____ Text passage

The magic circle firm, led by securitisation partners Christopher Bernard and David Shearer, acted for Morgan Stanley as arranger on the $99m (£53.23m) BlueOrchard Loans for Development 2006-1 (Bold). The deal allowed the microfinance sector to tap the international capital markets.
A&O provided its advice on a part-pro bono basis because of the social benefits of the transactions.
Bernard told The Lawyer: "This deal is another step in creating a liquid market for this type of transaction. It's also a big step in creating a funding source for charitable organisations through the capital markets, where they aren't relying on handouts from donors."
Shearer added: "The key in transactions of this nature is finding practical solutions which are workable for the institutions involved and acceptable to the capital markets. We believe that this transaction achieves that."
The transaction involved the securitisation of a portfolio of unsecured loans by BlueOrchard Finance to 21 microfinance institutions (MFIs) in 13 countries - namely Albania, Azerbaijan, Bolivia, Bosnia, Cambodia, Colombia, Ecuador, Georgia, Mexico, Mongolia, Nicaragua, Peru and Russia.
The MFIs provide loans and other financial services to micro-entrepreneurs in those countries that have limited access to other sources of credit.

________
____ Record extracts

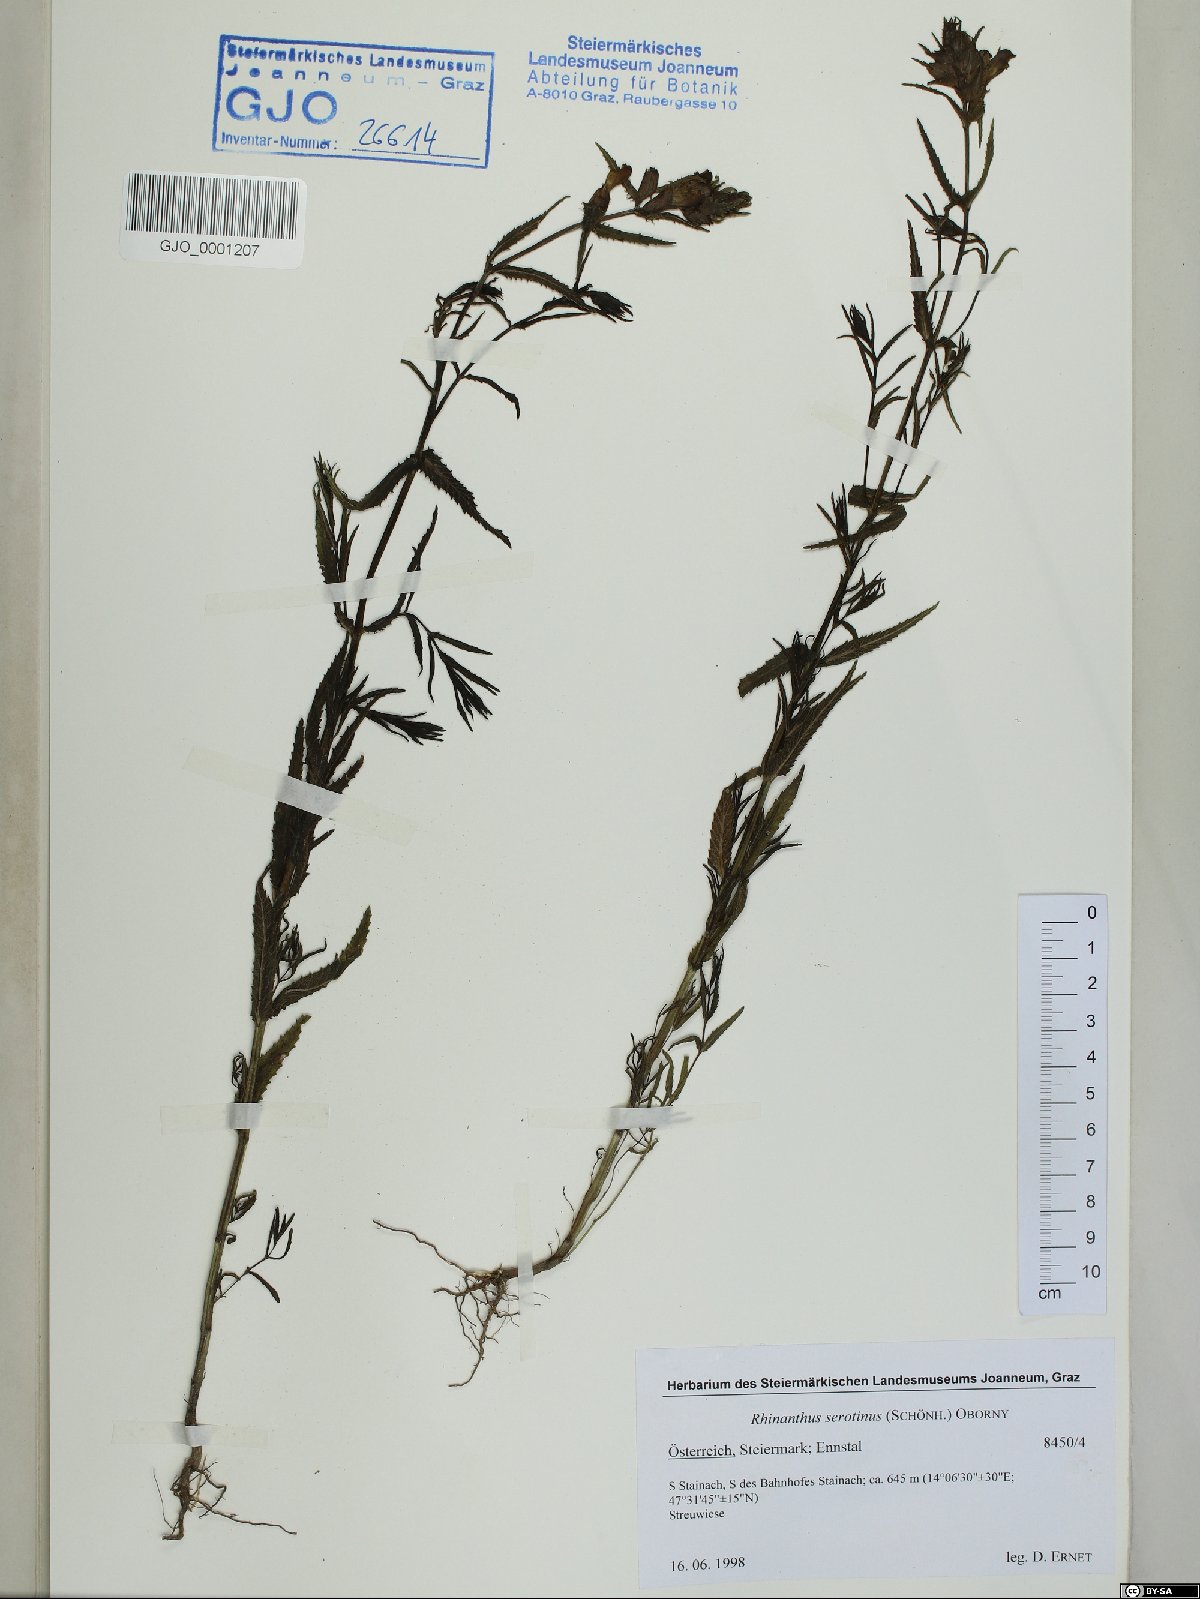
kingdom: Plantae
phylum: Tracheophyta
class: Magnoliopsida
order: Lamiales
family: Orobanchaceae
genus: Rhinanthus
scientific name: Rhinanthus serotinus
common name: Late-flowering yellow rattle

________

### Activity 1
In the article on the BlueOrchard microfinance deal, how many microfinance institutions received the loans that were securitized?
### Activity 2
Duplicate the part of the article on the BlueOrchard microfinance deal from "The transaction involved" to "Peru and Russia.".
### Activity 3
Go on with the article on the BlueOrchard microfinance deal, starting after its final sentence.

### Expected answer 1
21 microfinance institutions

### Expected answer 2
The transaction involved the securitisation of a portfolio of unsecured loans by BlueOrchard Finance to 21 microfinance institutions (MFIs) in 13 countries - namely Albania, Azerbaijan, Bolivia, Bosnia, Cambodia, Colombia, Ecuador, Georgia, Mexico, Mongolia, Nicaragua, Peru and Russia.

### Expected answer 3
Bernard said the number of issuers from different countries made it a landmark issue as well as adding to the complexity of the deal.
The A&O team featured lawyers from four different offices - London, Luxembourg, Amsterdam and Moscow. Partners Henri Wagner, Richard Tredgett and Morgan Krone worked on the deal alongside Bernard and Shearer.
The Bold team is also in the process of listing it on the Irish Stock Exchange. It is thought to be the first time a transaction in this asset class has sought a listing.
The notes were denominated in US dollars, sterling and euros and were offered in two tranches, Class A and Class B. The notes were bought by foundations and institutions that are typical investors for this type of transaction.
Nederlandse Financierings-Maatschappij voor Ontwikkelingslanden, a Dutch development bank, purchased the Class B notes.